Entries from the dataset
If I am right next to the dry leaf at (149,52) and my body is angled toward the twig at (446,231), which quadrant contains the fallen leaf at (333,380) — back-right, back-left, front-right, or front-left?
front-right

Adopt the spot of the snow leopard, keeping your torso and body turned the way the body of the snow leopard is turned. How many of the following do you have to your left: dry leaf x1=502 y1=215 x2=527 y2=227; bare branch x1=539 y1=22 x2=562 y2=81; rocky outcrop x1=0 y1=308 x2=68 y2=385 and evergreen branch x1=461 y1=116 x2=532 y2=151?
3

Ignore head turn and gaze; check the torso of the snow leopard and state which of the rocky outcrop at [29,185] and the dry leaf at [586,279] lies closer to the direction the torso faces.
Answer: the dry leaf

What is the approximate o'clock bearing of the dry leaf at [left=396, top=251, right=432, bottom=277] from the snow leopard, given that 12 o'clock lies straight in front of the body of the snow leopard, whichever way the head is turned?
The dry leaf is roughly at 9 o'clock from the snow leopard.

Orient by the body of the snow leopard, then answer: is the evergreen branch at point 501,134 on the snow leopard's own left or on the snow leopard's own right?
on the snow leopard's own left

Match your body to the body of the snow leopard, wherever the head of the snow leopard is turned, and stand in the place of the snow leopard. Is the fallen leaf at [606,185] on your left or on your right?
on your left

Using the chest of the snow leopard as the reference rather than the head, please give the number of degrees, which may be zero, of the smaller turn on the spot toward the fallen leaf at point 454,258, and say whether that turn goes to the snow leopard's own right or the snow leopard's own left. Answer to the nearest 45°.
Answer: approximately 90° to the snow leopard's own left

Task description> Return every entry above verbatim, line for line, with no changes.

Solution for this problem>
If I am right next to the dry leaf at (149,52) and my body is angled toward the twig at (446,231), which quadrant contains the fallen leaf at (333,380) — back-right, back-left, front-right, or front-left?
front-right

Adopt the spot of the snow leopard, keeping your torso and body turned the way the body of the snow leopard is turned. How many of the following do you have to your left: dry leaf x1=502 y1=215 x2=527 y2=227; bare branch x1=539 y1=22 x2=562 y2=81; rocky outcrop x1=0 y1=308 x2=68 y2=385 and evergreen branch x1=461 y1=116 x2=532 y2=151?
3

Ignore head turn and gaze; check the torso of the snow leopard and state which of the rocky outcrop at [29,185] and the dry leaf at [586,279] lies closer to the direction the torso faces.
Answer: the dry leaf

What is the approximate o'clock bearing of the dry leaf at [left=396, top=251, right=432, bottom=277] from the snow leopard, given that 12 o'clock lies straight in front of the body of the snow leopard, whichever way the head is turned?
The dry leaf is roughly at 9 o'clock from the snow leopard.

Orient by the body of the snow leopard, then answer: is the evergreen branch at point 501,134 on the snow leopard's own left or on the snow leopard's own right?
on the snow leopard's own left

Match your body to the body of the snow leopard, wherever the head of the snow leopard is turned, and stand in the place of the snow leopard. Is the fallen leaf at [606,185] on your left or on your right?
on your left

Using the chest of the snow leopard as the reference rather than the head, please give the number of degrees, which may be zero, of the smaller turn on the spot toward the fallen leaf at point 454,258, and say whether that turn goes to the snow leopard's own right or the snow leopard's own left. Answer to the nearest 45°.
Answer: approximately 90° to the snow leopard's own left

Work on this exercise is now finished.